▶ _正文_

题干:

There is an apple tree outside of kaka's house. Every autumn, a lot of apples will grow in the tree. Kaka likes apple very much, so he has been carefully nurturing the big apple tree.

The tree has N forks which are connected by branches. Kaka numbers the forks by 1 to N and the root is always numbered by 1. Apples will grow on the forks and two apple won't grow on the same fork. kaka wants to know how many apples are there in a sub-tree, for his study of the produce ability of the apple tree.

The trouble is that a new apple may grow on an empty fork some time and kaka may pick an apple from the tree for his dessert. Can you help kaka?

 

 

Input

The first line contains an integer N (N ≤ 100,000) , which is the number of the forks in the tree.
The following N - 1 lines each contain two integers u and v, which means fork u and fork v are connected by a branch.
The next line contains an integer M (M ≤ 100,000).
The following M lines each contain a message which is either
"x" which means the existence of the apple on fork x has been changed. i.e. if there is an apple on the fork, then Kaka pick it; otherwise a new apple has grown on the empty fork.
or
"x" which means an inquiry for the number of apples in the sub-tree above the fork x, including the apple (if exists) on the fork x
Note the tree is full of apples at the beginning

Output

For every inquiry, output the correspond answer per line.

Sample Input

3
1 2
1 3
3
Q 1
C 2
Q 1

Sample Output

3
2

题目大意:

给出一个苹果树,每个节点一开始都有苹果

C X,如果X点有苹果,则拿掉,如果没有,则新长出一个(即:可以用异或处理)

Q X,查询X点与它的所有后代分支一共有几个苹果

解题报告:

     dfs序,然后用线段树单点更新+区间查询一下就可以了。(dfs序是专门用来处理一棵树的子树查询的,需要用线段树或树状数组维护查询)

AC代码:(用输入外挂,用时少了200ms左右,不知道rank1的63ms是怎么做到的)

#include<cstdio>
#include<cstring>
#include<cstdlib>
#include<iostream>
#include<algorithm>
using namespace std;
const int MAX = 100000 + 5;
int n,m;
int cnt,id;
int head[MAX*10];
int q[MAX*4],in[MAX*4],out[MAX*4];
struct Edge {
	int fr;
	int to;
	int ne;
} e[MAX * 4];//因为可能双向边?

(已存储的数据条目)
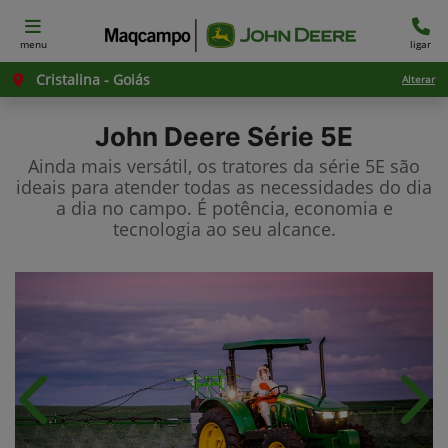
menu
ligar
Cristalina - Goiás
Alterar
John Deere
Série 5E
Ainda mais versátil, os tratores da série 5E são
ideais para atender todas as necessidades do dia
a dia no campo. É potência, economia e
tecnologia ao seu alcance.
Anterior
Próx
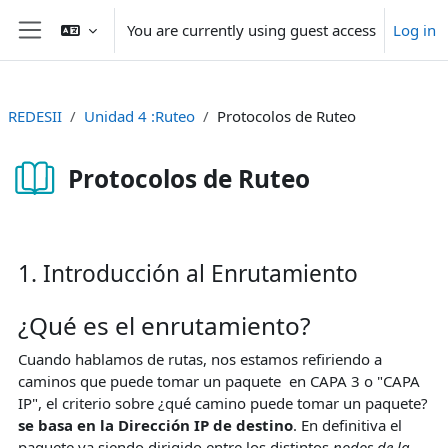
Skip to main content
You are currently using guest access
Log in
Side panel
REDESII
Unidad 4 :Ruteo
Protocolos de Ruteo
Protocolos de Ruteo
Completion requirements
1. Introducción al Enrutamiento
¿Qué es el enrutamiento?
Cuando hablamos de rutas, nos estamos refiriendo a
caminos que puede tomar un paquete en CAPA 3 o "CAPA
IP", el criterio sobre ¿qué camino puede tomar un paquete?
se basa en la Dirección IP de destino
. En definitiva el
paquete va siendo dirigido entre los distintos
nodos de la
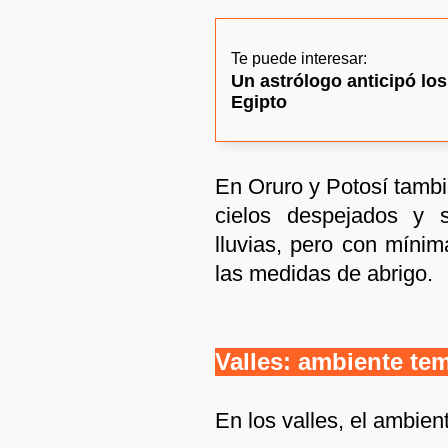
Te puede interesar:
Un astrólogo anticipó los
Egipto
En Oruro y Potosí tambi
cielos despejados y si
lluvias, pero con míni
las medidas de abrigo.
Valles: ambiente tem
En los valles, el ambie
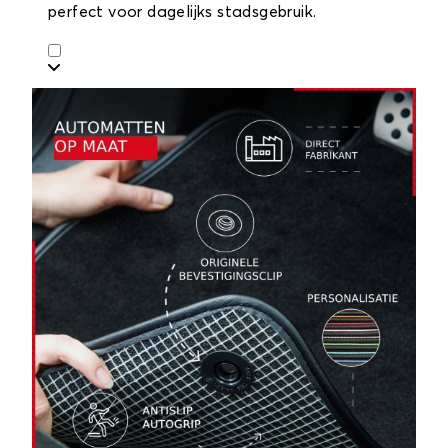
perfect voor dagelijks stadsgebruik.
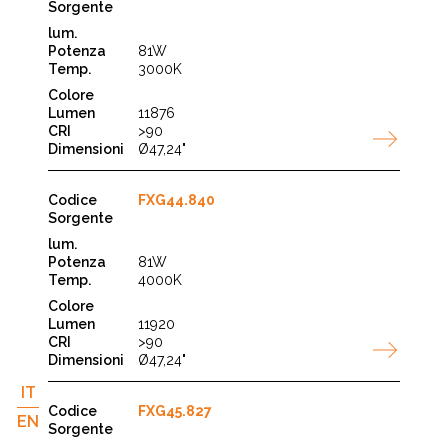
81W
3000K
11876
>90
Ø47,24"
FXG44.840
81W
4000K
11920
>90
Ø47,24"
IT
FXG45.827
EN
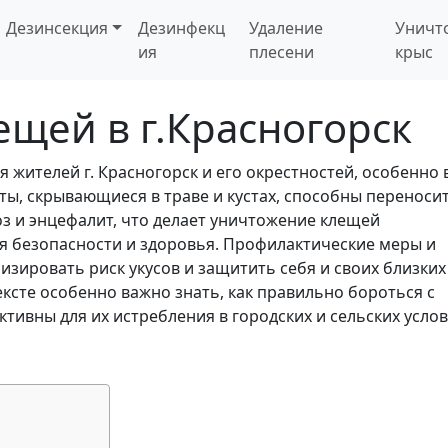
Дезинсекция
Дезинфекц
Удаление
Уничт
ия
плесени
крыс
щей в г.Красногорск
 жителей г. Красногорск и его окрестностей, особенно 
ты, скрывающиеся в траве и кустах, способны переноси
оз и энцефалит, что делает уничтожение клещей
я безопасности и здоровья. Профилактические меры и
зировать риск укусов и защитить себя и своих близких
ксте особенно важно знать, как правильно бороться с
тивны для их истребления в городских и сельских услов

▶ _待完成操作_
A: 把上面已存储的数据条目中的所有行排成 Markdown 表格，设“序号”和“内容”两列，空行不列入，图片也不要放进答案。
B: 接着上面那篇苹果树子树计数的题解往下写，从它最后一行之后开始续写。

▶ _书面作答_
A:
| 序号 | 内容 |
|---|---|
| 1 | menu |
| 2 | ligar |
| 3 | Cristalina - Goiás |
| 4 | Alterar |
| 5 | John Deere |
| 6 | Série 5E |
| 7 | Ainda mais versátil, os tratores da série 5E são |
| 8 | ideais para atender todas as necessidades do dia |
| 9 | a dia no campo. É potência, economia e |
| 10 | tecnologia ao seu alcance. |
| 11 | Anterior |
| 12 | Próx |
| 13 | Skip to main content |
| 14 | You are currently using guest access |
| 15 | Log in |
| 16 | Side panel |
| 17 | REDESII |
| 18 | Unidad 4 :Ruteo |
| 19 | Protocolos de Ruteo |
| 20 | Protocolos de Ruteo |
| 21 | Completion requirements |
| 22 | 1. Introducción al Enrutamiento |
| 23 | ¿Qué es el enrutamiento? |
| 24 | Cuando hablamos de rutas, nos estamos refiriendo a |
| 25 | caminos que puede tomar un paquete en CAPA 3 o "CAPA |
| 26 | IP", el criterio sobre ¿qué camino puede tomar un paquete? |
| 27 | se basa en la Dirección IP de destino |
| 28 | . En definitiva el |
| 29 | paquete va siendo dirigido entre los distintos |
| 30 | nodos de la |
| 31 | Te puede interesar: |
| 32 | Un astrólogo anticipó los |
| 33 | Egipto |
| 34 | En Oruro y Potosí tambi |
| 35 | cielos despejados y si |
| 36 | lluvias, pero con míni |
| 37 | las medidas de abrigo. |
| 38 | Valles: ambiente tem |
| 39 | En los valles, el ambie |
| 40 | perfect voor dagelijks stadsgebruik. |
| 41 | 81W |
| 42 | 3000K |
| 43 | 11876 |
| 44 | >90 |
| 45 | Ø47,24" |
| 46 | FXG44.840 |
| 47 | 81W |
| 48 | 4000K |
| 49 | 11920 |
| 50 | >90 |
| 51 | Ø47,24" |
| 52 | IT |
| 53 | FXG45.827 |
| 54 | EN |
| 55 | Дезинсекция |
| 56 | Дезинфекц |
| 57 | Удаление |
| 58 | Уничт |
| 59 | ия |
| 60 | плесени |
| 61 | крыс |
| 62 | щей в г.Красногорск |
| 63 |  жителей г. Красногорск и его окрестностей, особенно  |
| 64 | ты, скрывающиеся в траве и кустах, способны переноси |
| 65 | оз и энцефалит, что делает уничтожение клещей |
| 66 | я безопасности и здоровья. Профилактические меры и |
| 67 | зировать риск укусов и защитить себя и своих близких |
| 68 | ксте особенно важно знать, как правильно бороться с |
| 69 | тивны для их истребления в городских и сельских услов |

B:
struct TREE {
	int l,r;
	int val;
} tree[MAX * 8];
void add(int u,int v) {
	e[++cnt].to = v;
	e[cnt].fr = u;
	e[cnt].ne = head[u];
	head[u] = cnt;
}
void pushup(int cur) {
	tree[cur].val = tree[cur*2].val + tree[cur*2+1].val;
}
void build(int l,int r,int cur) {
	tree[cur].l = l;
	tree[cur].r = r;
	if(l == r) {
		tree[cur].val = 1;
		return ;//又忘写return了。。。 
	}
	int m = (l+r)/2;
	//刚开始没写build递归。。。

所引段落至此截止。